Task: For this exercise, output exactly and only the lines running from the one with "internacional con 2K Games y" through the final line of the data below, without pictures.

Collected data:

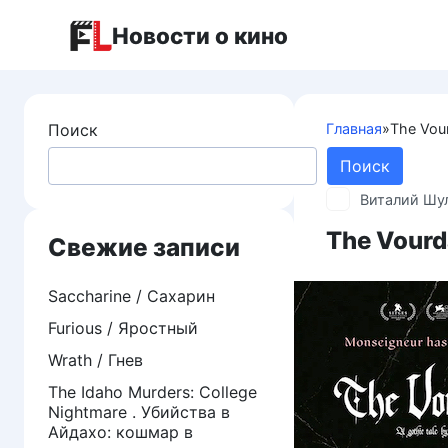
Перейти
Новости о кино
к
контенту
Поиск
Главная
»
The Vou
Поиск
Виталий Шу
The Vourd
Свежие записи
Saccharine / Сахарин
Furious / Яростный
Wrath / Гнев
The Idaho Murders: College
Nightmare . Убийства в
Айдахо: кошмар в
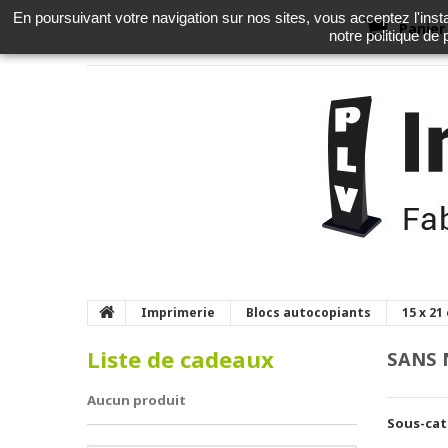
En poursuivant votre navigation sur nos sites, vous acceptez l'instal
Panier
notre politique de
Imprimerie
Blocs autocopiants
15 x 21
Liste de cadeaux
SANS
Aucun produit
Sous-cat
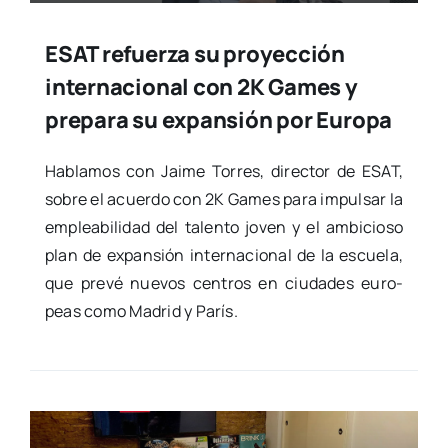
ESAT refuerza su proyección
internacional con 2K Games y
prepara su expansión por Europa
Habla­mos con Jai­me Torres, direc­tor de ESAT,
sobre el acuer­do con 2K Games para impul­sar la
emplea­bi­li­dad del talen­to joven y el ambi­cio­so
plan de expan­sión inter­na­cio­nal de la escue­la,
que pre­vé nue­vos cen­tros en ciu­da­des euro­
peas como Madrid y París.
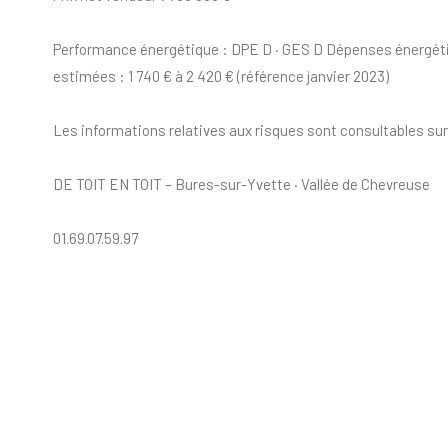
Performance énergétique : DPE D · GES D Dépenses énergét
estimées : 1 740 € à 2 420 € (référence janvier 2023)
Les informations relatives aux risques sont consultables sur 
DE TOIT EN TOIT – Bures-sur-Yvette · Vallée de Chevreuse
01.69.07.59.97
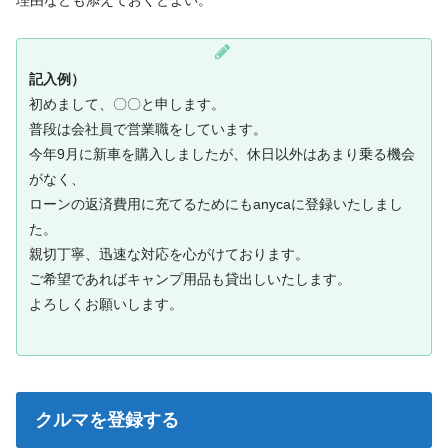
理由なども添えておくとよい。
記入例）
初めまして、〇〇と申します。
普段は会社員で営業職をしています。
今年9月に新車を購入しましたが、休日以外はあまり乗る機会
がなく、
ローンの返済費用に充てるためにもanycaに登録いたしまし
た。
親切丁寧、迅速な対応を心がけております。
ご希望であればキャンプ用品も貸出しいたします。
よろしくお願いします。
クルマを登録する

Output of the exercise:
internacional con 2K Games y
prepara su expansión por Europa
Habla­mos con Jai­me Torres, direc­tor de ESAT,
sobre el acuer­do con 2K Games para impul­sar la
emplea­bi­li­dad del talen­to joven y el ambi­cio­so
plan de expan­sión inter­na­cio­nal de la escue­la,
que pre­vé nue­vos cen­tros en ciu­da­des euro­
peas como Madrid y París.
Performance énergétique : DPE D · GES D Dépenses énergét
estimées : 1 740 € à 2 420 € (référence janvier 2023)
Les informations relatives aux risques sont consultables sur 
DE TOIT EN TOIT – Bures-sur-Yvette · Vallée de Chevreuse
01.69.07.59.97
理由なども添えておくとよい。
記入例）
初めまして、〇〇と申します。
普段は会社員で営業職をしています。
今年9月に新車を購入しましたが、休日以外はあまり乗る機会
がなく、
ローンの返済費用に充てるためにもanycaに登録いたしまし
た。
親切丁寧、迅速な対応を心がけております。
ご希望であればキャンプ用品も貸出しいたします。
よろしくお願いします。
クルマを登録する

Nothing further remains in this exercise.